According to the Jewish Encyclopedia, Perets had the makings of a learned Talmudist, but instead became a merchant and later a major tax-collector and shipbuilding contractor. Abram Peretz moved to St. Petersburg at a young age on the recommendation of the Empress' favorite Grigoriy Potemkin to be among those few Jews to live in the home of Catherine II's priest so as to keep their presence in Petersburg hidden.
Thanks to his abilities, Peretz occupied a high position in the small Jewish colony of Petersburg. In 1801 Paul I granted him the title of Counselor of Commerce. Peretz' open house was visited by many well-known people. He was close to government circles. According to Gordon's article "Notes on the history of Jewish settlement in St. Petersburg", the 1810 financial reform largely owed its success to "banker Peretz' advice". Backed by his influential patrons, in many instances Abram Peretz helped Jews who suffered from the biased attitudes of czarist officials.
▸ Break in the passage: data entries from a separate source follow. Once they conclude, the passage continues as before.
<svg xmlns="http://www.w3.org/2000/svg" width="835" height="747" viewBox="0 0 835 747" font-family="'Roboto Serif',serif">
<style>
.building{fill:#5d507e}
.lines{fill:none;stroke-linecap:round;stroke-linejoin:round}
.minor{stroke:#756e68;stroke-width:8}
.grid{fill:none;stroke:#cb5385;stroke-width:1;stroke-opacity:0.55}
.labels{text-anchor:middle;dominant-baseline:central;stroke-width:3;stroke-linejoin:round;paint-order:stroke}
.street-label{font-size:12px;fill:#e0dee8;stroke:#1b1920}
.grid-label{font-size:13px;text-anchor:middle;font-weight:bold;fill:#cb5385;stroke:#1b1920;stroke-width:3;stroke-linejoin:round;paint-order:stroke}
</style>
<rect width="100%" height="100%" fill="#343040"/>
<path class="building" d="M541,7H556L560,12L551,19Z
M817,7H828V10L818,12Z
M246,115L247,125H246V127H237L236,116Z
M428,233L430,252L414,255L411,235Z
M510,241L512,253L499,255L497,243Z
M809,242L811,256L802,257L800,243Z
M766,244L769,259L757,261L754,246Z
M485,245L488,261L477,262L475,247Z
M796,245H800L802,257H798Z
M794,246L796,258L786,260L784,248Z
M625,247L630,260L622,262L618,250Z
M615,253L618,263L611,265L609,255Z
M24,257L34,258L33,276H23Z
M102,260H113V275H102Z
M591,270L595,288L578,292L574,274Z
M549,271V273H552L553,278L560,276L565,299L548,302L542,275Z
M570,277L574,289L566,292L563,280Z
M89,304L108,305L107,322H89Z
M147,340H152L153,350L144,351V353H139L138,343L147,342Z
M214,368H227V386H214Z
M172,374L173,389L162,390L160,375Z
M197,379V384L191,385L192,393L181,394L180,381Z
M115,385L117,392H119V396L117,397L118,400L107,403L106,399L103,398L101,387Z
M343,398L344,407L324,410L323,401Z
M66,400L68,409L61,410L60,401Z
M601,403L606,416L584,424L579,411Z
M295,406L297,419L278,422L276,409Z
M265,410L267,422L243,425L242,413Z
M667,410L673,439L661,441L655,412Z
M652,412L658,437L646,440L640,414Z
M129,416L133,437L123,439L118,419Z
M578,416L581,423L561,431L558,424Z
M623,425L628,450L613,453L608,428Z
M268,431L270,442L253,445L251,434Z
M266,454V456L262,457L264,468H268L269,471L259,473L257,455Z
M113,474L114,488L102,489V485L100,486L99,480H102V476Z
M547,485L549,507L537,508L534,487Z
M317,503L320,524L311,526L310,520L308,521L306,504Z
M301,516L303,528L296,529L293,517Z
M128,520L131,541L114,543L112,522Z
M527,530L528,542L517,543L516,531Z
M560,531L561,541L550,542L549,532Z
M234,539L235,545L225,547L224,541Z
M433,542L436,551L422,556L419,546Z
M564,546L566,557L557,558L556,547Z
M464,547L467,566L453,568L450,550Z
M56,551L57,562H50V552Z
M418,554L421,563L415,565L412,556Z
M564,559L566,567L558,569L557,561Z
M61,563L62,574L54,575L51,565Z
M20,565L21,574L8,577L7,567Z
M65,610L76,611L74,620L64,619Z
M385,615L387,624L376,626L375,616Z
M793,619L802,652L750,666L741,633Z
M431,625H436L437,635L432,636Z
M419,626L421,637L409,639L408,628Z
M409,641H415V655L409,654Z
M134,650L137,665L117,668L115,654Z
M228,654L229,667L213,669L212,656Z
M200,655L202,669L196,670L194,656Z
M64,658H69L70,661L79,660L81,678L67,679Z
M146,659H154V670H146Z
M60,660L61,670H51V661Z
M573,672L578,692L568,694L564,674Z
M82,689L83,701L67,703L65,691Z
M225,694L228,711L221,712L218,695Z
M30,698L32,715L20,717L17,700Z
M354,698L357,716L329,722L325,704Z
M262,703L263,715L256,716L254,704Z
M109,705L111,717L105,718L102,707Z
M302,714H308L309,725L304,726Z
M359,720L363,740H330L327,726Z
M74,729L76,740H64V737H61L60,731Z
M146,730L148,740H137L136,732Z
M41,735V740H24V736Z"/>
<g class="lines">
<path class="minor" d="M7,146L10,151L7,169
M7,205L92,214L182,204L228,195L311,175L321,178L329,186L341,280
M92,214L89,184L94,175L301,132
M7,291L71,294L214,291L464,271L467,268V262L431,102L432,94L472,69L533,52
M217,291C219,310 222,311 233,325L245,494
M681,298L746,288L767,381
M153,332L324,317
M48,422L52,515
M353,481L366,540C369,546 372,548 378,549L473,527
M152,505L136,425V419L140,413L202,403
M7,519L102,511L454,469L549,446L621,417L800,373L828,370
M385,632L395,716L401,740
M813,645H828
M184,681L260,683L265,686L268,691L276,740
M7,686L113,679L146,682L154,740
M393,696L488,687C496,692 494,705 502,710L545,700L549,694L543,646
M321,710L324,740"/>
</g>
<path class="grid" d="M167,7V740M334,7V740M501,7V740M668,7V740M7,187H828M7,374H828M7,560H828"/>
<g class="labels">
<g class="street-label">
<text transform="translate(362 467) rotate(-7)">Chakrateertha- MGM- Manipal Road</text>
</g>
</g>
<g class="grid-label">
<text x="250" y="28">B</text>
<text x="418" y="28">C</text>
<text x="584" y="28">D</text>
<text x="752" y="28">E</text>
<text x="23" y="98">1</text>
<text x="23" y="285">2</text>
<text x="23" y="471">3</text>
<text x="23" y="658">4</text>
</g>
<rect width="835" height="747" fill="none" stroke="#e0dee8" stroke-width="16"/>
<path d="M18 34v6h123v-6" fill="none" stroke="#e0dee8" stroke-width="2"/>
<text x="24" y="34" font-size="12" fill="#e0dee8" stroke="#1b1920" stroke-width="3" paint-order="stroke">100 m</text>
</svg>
Peretz was generally recognized as a proper and decent businessman. Even after he was ruined as a result of not being paid by the treasury for food supplies to the army, he did not lose everyone's respect. As Baron Korf wrote about him, "this man was remembered by many people for his merits, his great deeds and later for his misfortunes".
Having become a widower, Peretz remarried a Lutheran woman, and had to adopt her faith. After his death, he was buried in a Lutheran cemetery.
One of his sons - Grigoriy - participated in the Decembrist movement and was sentenced together with his comrades. His other son - Yegor Abramovich - held the office of state secretary 1880-1883.